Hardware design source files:
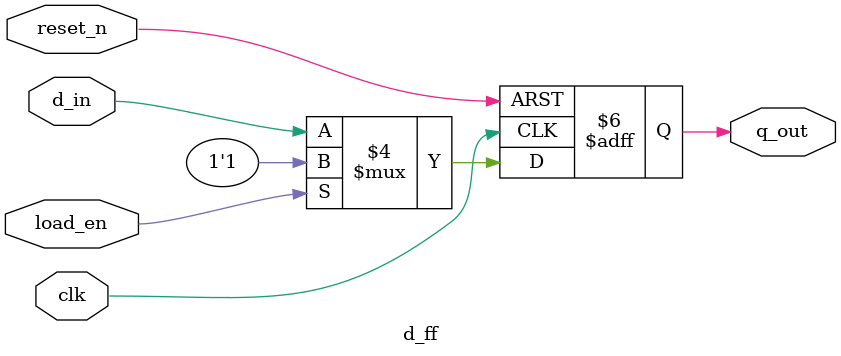
<source format=v>
module d_ff(d_in,load_en,clk,reset_n,q_out);
input d_in,load_en,clk,reset_n;
output q_out;

  always @(posedge clk or negedge reset_n)
  begin
    if(~reset_n) q_out <=1'b0;
    else if(load_en) q_out<=1'b1;
    else q_out <= d_in;
  end
endmodule

</source>
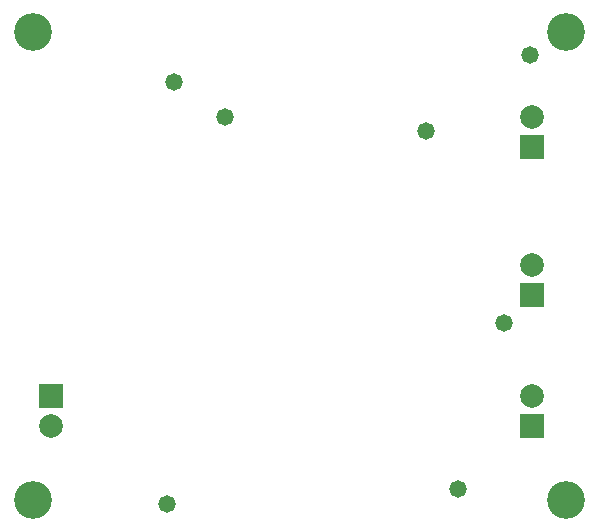
<source format=gbs>
G04 Layer_Color=16711935*
%FSLAX25Y25*%
%MOIN*%
G70*
G01*
G75*
%ADD40C,0.07887*%
%ADD41R,0.07887X0.07887*%
%ADD42C,0.12611*%
%ADD43C,0.05800*%
D40*
X214173Y194252D02*
D03*
Y145158D02*
D03*
Y101181D02*
D03*
X53937Y91181D02*
D03*
D41*
X214173Y184252D02*
D03*
Y135158D02*
D03*
Y91181D02*
D03*
X53937Y101181D02*
D03*
D42*
X48031Y222835D02*
D03*
X225590D02*
D03*
Y66535D02*
D03*
X48031D02*
D03*
D43*
X92520Y65354D02*
D03*
X189764Y70472D02*
D03*
X111811Y194252D02*
D03*
X179134Y189764D02*
D03*
X205118Y125591D02*
D03*
X213779Y214961D02*
D03*
X94882Y205906D02*
D03*
M02*

</source>
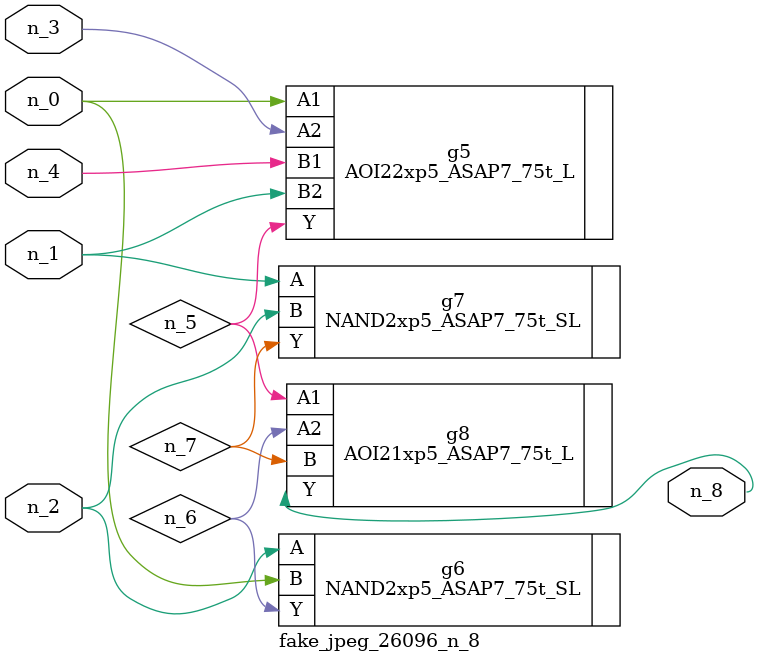
<source format=v>
module fake_jpeg_26096_n_8 (n_3, n_2, n_1, n_0, n_4, n_8);

input n_3;
input n_2;
input n_1;
input n_0;
input n_4;

output n_8;

wire n_6;
wire n_5;
wire n_7;

AOI22xp5_ASAP7_75t_L g5 ( 
.A1(n_0),
.A2(n_3),
.B1(n_4),
.B2(n_1),
.Y(n_5)
);

NAND2xp5_ASAP7_75t_SL g6 ( 
.A(n_2),
.B(n_0),
.Y(n_6)
);

NAND2xp5_ASAP7_75t_SL g7 ( 
.A(n_1),
.B(n_2),
.Y(n_7)
);

AOI21xp5_ASAP7_75t_L g8 ( 
.A1(n_5),
.A2(n_6),
.B(n_7),
.Y(n_8)
);


endmodule
</source>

EXERCISE:
Exclude the pictures and repeat the entries word for word.

RESPONSE AREA:
<source format=v>
module d_ff(d_in,load_en,clk,reset_n,q_out);
input d_in,load_en,clk,reset_n;
output q_out;

  always @(posedge clk or negedge reset_n)
  begin
    if(~reset_n) q_out <=1'b0;
    else if(load_en) q_out<=1'b1;
    else q_out <= d_in;
  end
endmodule

</source>
<source format=gbs>
G04 Layer_Color=16711935*
%FSLAX25Y25*%
%MOIN*%
G70*
G01*
G75*
%ADD40C,0.07887*%
%ADD41R,0.07887X0.07887*%
%ADD42C,0.12611*%
%ADD43C,0.05800*%
D40*
X214173Y194252D02*
D03*
Y145158D02*
D03*
Y101181D02*
D03*
X53937Y91181D02*
D03*
D41*
X214173Y184252D02*
D03*
Y135158D02*
D03*
Y91181D02*
D03*
X53937Y101181D02*
D03*
D42*
X48031Y222835D02*
D03*
X225590D02*
D03*
Y66535D02*
D03*
X48031D02*
D03*
D43*
X92520Y65354D02*
D03*
X189764Y70472D02*
D03*
X111811Y194252D02*
D03*
X179134Y189764D02*
D03*
X205118Y125591D02*
D03*
X213779Y214961D02*
D03*
X94882Y205906D02*
D03*
M02*

</source>
<source format=v>
module fake_jpeg_26096_n_8 (n_3, n_2, n_1, n_0, n_4, n_8);

input n_3;
input n_2;
input n_1;
input n_0;
input n_4;

output n_8;

wire n_6;
wire n_5;
wire n_7;

AOI22xp5_ASAP7_75t_L g5 ( 
.A1(n_0),
.A2(n_3),
.B1(n_4),
.B2(n_1),
.Y(n_5)
);

NAND2xp5_ASAP7_75t_SL g6 ( 
.A(n_2),
.B(n_0),
.Y(n_6)
);

NAND2xp5_ASAP7_75t_SL g7 ( 
.A(n_1),
.B(n_2),
.Y(n_7)
);

AOI21xp5_ASAP7_75t_L g8 ( 
.A1(n_5),
.A2(n_6),
.B(n_7),
.Y(n_8)
);


endmodule
</source>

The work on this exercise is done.